> **Exercise**
Extract every line of text from the data below, keeping each one word for word. Leave the pictures out of your answer.
#### Material provided
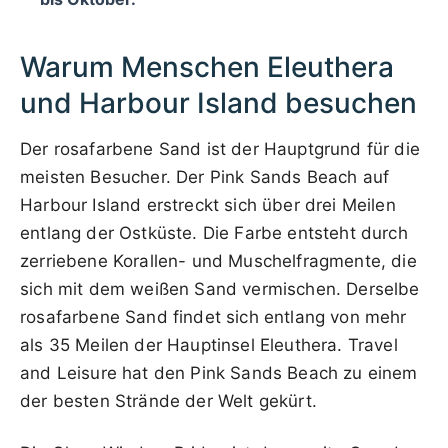
Warum Menschen Eleuthera
und Harbour Island besuchen
Der rosafarbene Sand ist der Hauptgrund für die
meisten Besucher. Der Pink Sands Beach auf
Harbour Island erstreckt sich über drei Meilen
entlang der Ostküste. Die Farbe entsteht durch
zerriebene Korallen- und Muschelfragmente, die
sich mit dem weißen Sand vermischen. Derselbe
rosafarbene Sand findet sich entlang von mehr
als 35 Meilen der Hauptinsel Eleuthera. Travel
and Leisure hat den Pink Sands Beach zu einem
der besten Strände der Welt gekürt.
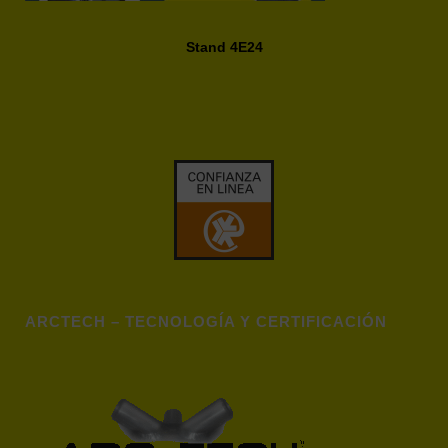
Stand 4E24
ARCTECH – TECNOLOGÍA Y CERTIFICACIÓN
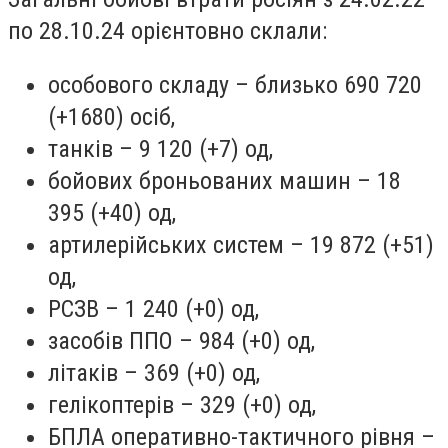
по 28.10.24 орієнтовно склали:
особового складу – близько 690 720
(+1680) осіб,
танків – 9 120 (+7) од,
бойових броньованих машин – 18
395 (+40) од,
артилерійських систем – 19 872 (+51)
од,
РСЗВ – 1 240 (+0) од,
засобів ППО – 984 (+0) од,
літаків – 369 (+0) од,
гелікоптерів – 329 (+0) од,
БПЛА оперативно-тактичного рівня –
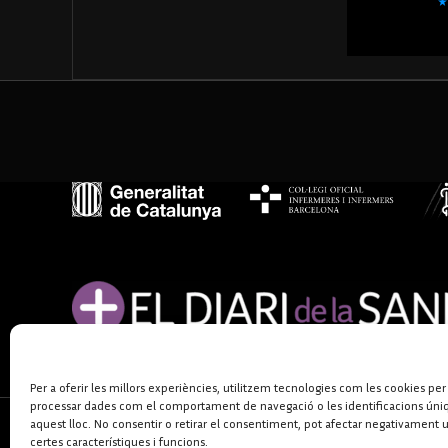
Per a oferir les millors experiències, utilitzem tecnologies com les cookies per
processar dades com el comportament de navegació o les identificacions úni
aquest lloc. No consentir o retirar el consentiment, pot afectar negativament 
certes característiques i funcions.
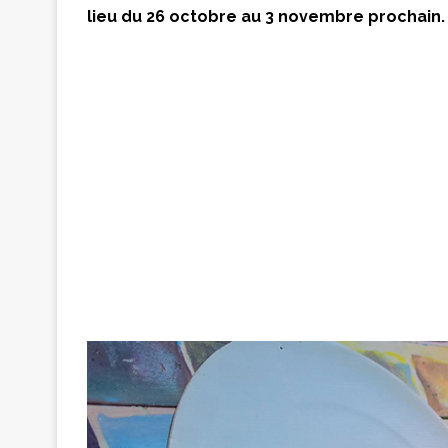
lieu du 26 octobre au 3 novembre prochain.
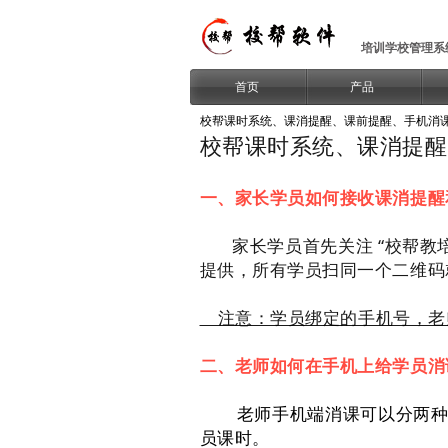
培训学校管理系
首页
产品
校帮课时系统、课消提醒、课前提醒、手机消
校帮课时系统、课消提醒
一、家长学员如何接收课消提醒
家长学员首先关注 “校帮教培
提供，所有学员扫同一个二维码
注意：学员绑定的手机号，老
二、老师如何在手机上给学员消
老师手机端消课可以分两种
员课时。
########
> **Task response**
Warum Menschen Eleuthera
und Harbour Island besuchen
Der rosafarbene Sand ist der Hauptgrund für die
meisten Besucher. Der Pink Sands Beach auf
Harbour Island erstreckt sich über drei Meilen
entlang der Ostküste. Die Farbe entsteht durch
zerriebene Korallen- und Muschelfragmente, die
sich mit dem weißen Sand vermischen. Derselbe
rosafarbene Sand findet sich entlang von mehr
als 35 Meilen der Hauptinsel Eleuthera. Travel
and Leisure hat den Pink Sands Beach zu einem
der besten Strände der Welt gekürt.
Stand 4E24
ARCTECH – TECNOLOGÍA Y CERTIFICACIÓN
по 28.10.24 орієнтовно склали:
особового складу – близько 690 720
(+1680) осіб,
танків – 9 120 (+7) од,
бойових броньованих машин – 18
395 (+40) од,
артилерійських систем – 19 872 (+51)
од,
РСЗВ – 1 240 (+0) од,
засобів ППО – 984 (+0) од,
літаків – 369 (+0) од,
гелікоптерів – 329 (+0) од,
БПЛА оперативно-тактичного рівня –
Per a oferir les millors experiències, utilitzem tecnologies com les cookies per
processar dades com el comportament de navegació o les identificacions úni
aquest lloc. No consentir o retirar el consentiment, pot afectar negativament 
certes característiques i funcions.
lieu du 26 octobre au 3 novembre prochain.
培训学校管理系
首页
产品
校帮课时系统、课消提醒、课前提醒、手机消
校帮课时系统、课消提醒
一、家长学员如何接收课消提醒
家长学员首先关注 “校帮教培
提供，所有学员扫同一个二维码
注意：学员绑定的手机号，老
二、老师如何在手机上给学员消
老师手机端消课可以分两种
员课时。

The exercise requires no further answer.